Is there a radio gene? I suspect that there might be. My father was a big fan of radio (‘wireless’, as he called it). And my only other sibling spent most of her working life presenting, producing, and directing radio in four different countries.
Among my earliest memories are programmes like Take It From Here, The Navy Lark, Brothers In Law, Hancock’s Half Hour, and, of course, The Goon Show.
But I also enjoyed American shows like Nightbeat. ‘Hi there. This is Randy Stone. I cover the night beat for the daily. Stories start in many different ways ….’
And I was an enormous fan of Alistair Cooke’s Letter from America. I loved the way in which his ‘letters’ took you on a journey and then, perhaps when you least expected it, they returned you to the point from which you had set out.
Quiet early in my writing career I heard radio described as ‘theatre for the mind’. And that seemed about right to me. That’s what it is. You hear sounds; and your mind ‘sees’ pictures.
After I had been writing for radio for a year or five, I attended a workshop led by a couple of radio ‘gurus’. Over the course of the day, they stressed three things.
Tell a story. Whether you are reporting news, presenting drama, or pitching a commercial message, what people are listening for is a story. They are listening for something that tells them something.
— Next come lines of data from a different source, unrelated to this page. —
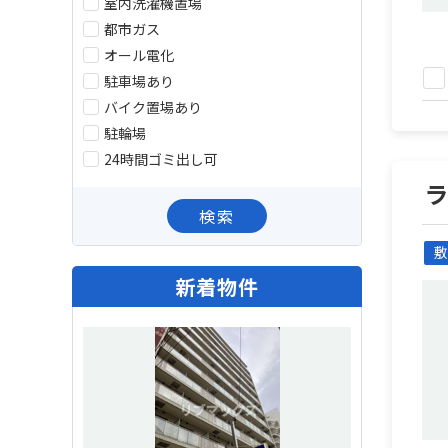
室内洗濯機置場
都市ガス
オール電化
駐車場あり
バイク置場あり
駐輪場
24時間ゴミ出し可
検索
敷
新着物件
They are listening for something that ‘makes sense’. If there is no story, they will probably tune out.
Use language that people can easily understand. If the listener has to stop and mentally – or literally – look up a word or phrase, they will miss part of your message. And maybe they will abandon it altogether. Use plain language. Wherever possible, eschew jargon and other esoteric language.
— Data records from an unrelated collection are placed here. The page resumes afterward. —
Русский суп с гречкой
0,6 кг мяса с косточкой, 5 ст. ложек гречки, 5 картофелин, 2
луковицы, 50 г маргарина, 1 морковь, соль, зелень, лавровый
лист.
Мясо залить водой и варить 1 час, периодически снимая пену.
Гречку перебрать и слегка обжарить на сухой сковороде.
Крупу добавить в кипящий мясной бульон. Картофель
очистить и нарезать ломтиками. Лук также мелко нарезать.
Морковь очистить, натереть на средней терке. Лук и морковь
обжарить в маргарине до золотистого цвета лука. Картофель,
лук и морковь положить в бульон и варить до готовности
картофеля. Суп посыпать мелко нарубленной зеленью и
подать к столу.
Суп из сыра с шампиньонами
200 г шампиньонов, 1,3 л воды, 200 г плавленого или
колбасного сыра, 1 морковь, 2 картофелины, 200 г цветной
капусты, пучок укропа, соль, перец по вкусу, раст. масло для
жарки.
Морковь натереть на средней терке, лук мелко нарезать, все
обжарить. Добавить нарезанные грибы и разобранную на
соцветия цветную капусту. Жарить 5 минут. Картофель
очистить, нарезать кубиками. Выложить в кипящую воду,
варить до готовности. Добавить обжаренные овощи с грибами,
Don’t over-write. Let your listeners use their imagination and ‘fill in the gaps’ in their own way. Leave space for them to think, to digest, to ‘file’ what you have told them.
Over the past few years, most of us have learned to deal with potential information overload. We have learned to pick a path, however imperfect, through the multiple messages we are presented with each day, each hour, each minute, even each nanosecond. And yet the old radio ‘rules’ still have a lot to recommend them. Just a thought.